Il trapianto di piantine di cannabis è una fase cruciale nel processo di coltivazione. Se fatto correttamente, incoraggia un forte sviluppo delle radici e apre la strada a piante sane e ad alto rendimento. Questa guida fornisce un approccio chiaro e pratico ai tempi e alla tecnica, garantendo che le tue piantine prosperino nel loro nuovo ambiente.

Perché il trapianto è importante

Avviare i semi in contenitori più piccoli, come zollette di avviamento o piccoli vasi, offre un migliore controllo dell'umidità e dei nutrienti durante la crescita iniziale. Tuttavia, man mano che le piante si sviluppano, le loro radici necessitano di più spazio. Trapiantare al momento giusto aiuta:

  • Sviluppo radicale migliorato: Impedisce che le radici si leghino e si restringano

  • Migliore assorbimento dei nutrienti: I sistemi root più grandi possono accedere a più risorse

  • Crescita più sana nel complesso: Riduce lo stress e favorisce uno sviluppo vigoroso

Quando trapiantare le piantine di cannabis

Il tempismo è tutto. Trapiantare troppo presto e rischi di danneggiare le giovani radici. Aspetta troppo a lungo e potresti arrestare la crescita o causare stress.

Segni che le tue piantine sono pronte

  • Da tre a quattro foglie vere: Una volta che le piantine crescono oltre i cotiledoni iniziali

  • Sviluppo delle radici visibili: Radici che emergono dai fori di drenaggio o che circondano la base

  • Altezza della pianta: Generalmente tra i 10 ed i 15 cm indica la prontezza

Come trapiantare le piantine di cannabis

Materiali richiesti

  • Nuovi contenitori (tra 4 e 20 litri, a seconda delle dimensioni dell'impianto finale)

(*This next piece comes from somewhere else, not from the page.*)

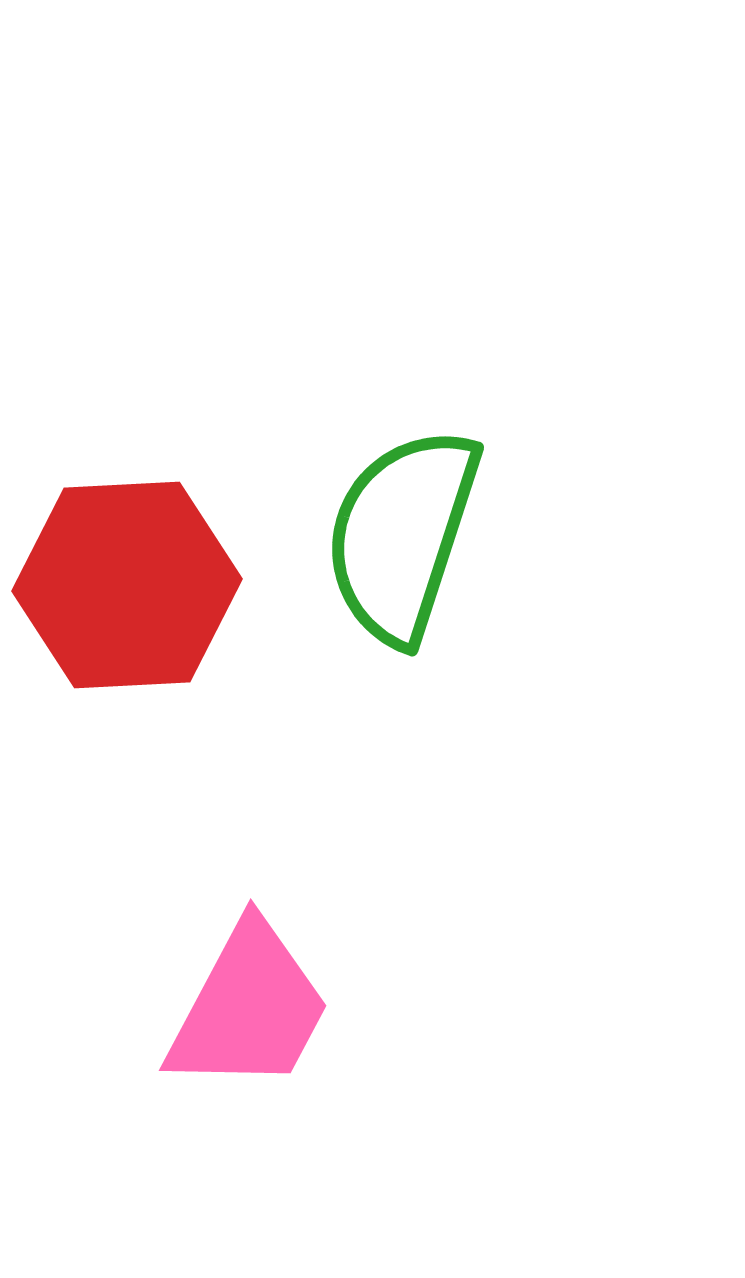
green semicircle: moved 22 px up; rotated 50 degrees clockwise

  • Miscela da vaso di alta qualità adatta alla cannabis

  • Annaffiatoio con acqua a pH bilanciato

  • Opzionale: funghi micorrizici per stimolare la salute delle radici

Processo di trapianto passo dopo passo

1. Preparare il nuovo contenitore
Riempi il vaso con la terra, lasciando uno spazio al centro abbastanza grande per la zolla della piantina. Inumidisci leggermente il terreno per aiutarlo a stabilizzarsi.

2. Rimuovi la piantina
Innaffia il contenitore originale della piantina in modo che il terreno rimanga unito. Picchietta delicatamente i lati e capovolgi il contenitore, tenendo la piantina alla base per far fuoriuscire la zolla.

3. Ispeziona le radici
Cerca radici bianche e sane. Se stanno girando intorno al fondo, allentali delicatamente per favorire la crescita verso l'esterno.

4. Trapiantare in un nuovo contenitore
Posiziona la piantina al centro del nuovo vaso, alla stessa profondità di prima. Riempilo attorno con il terriccio e premi delicatamente per rimuovere le sacche d'aria.

5. Innaffiare abbondantemente
Innaffia bene per aiutare il terreno a stabilizzarsi e ridurre lo shock da trapianto.

Assistenza post-trapianto

  • Illuminazione: Utilizzare una luce moderata immediatamente dopo il trapianto; evitare un'esposizione intensa per 24-48 ore

  • Umidità: Mantenere i livelli di umidità moderati per ridurre lo stress

  • Osservazione: Cerca segni di stress come avvizzimento o crescita rallentata e adatta le cure di conseguenza

Suggerimenti per un trapianto di successo

  • Evitare l'irrigazione eccessiva: Assicurarsi che i contenitori abbiano un drenaggio adeguato

  • Utilizzare terreno di alta qualità: Una miscela ben aerata con sostanze nutritive favorirà lo sviluppo sano delle radici

  • Ridurre al minimo i trapianti: Soprattutto per le autofiorenti, sensibili ai ripetuti rinvasi

Seguendo queste pratiche, le tue piantine di cannabis si adatteranno rapidamente ai loro nuovi contenitori, offrendo loro le migliori possibilità di una crescita forte e sana.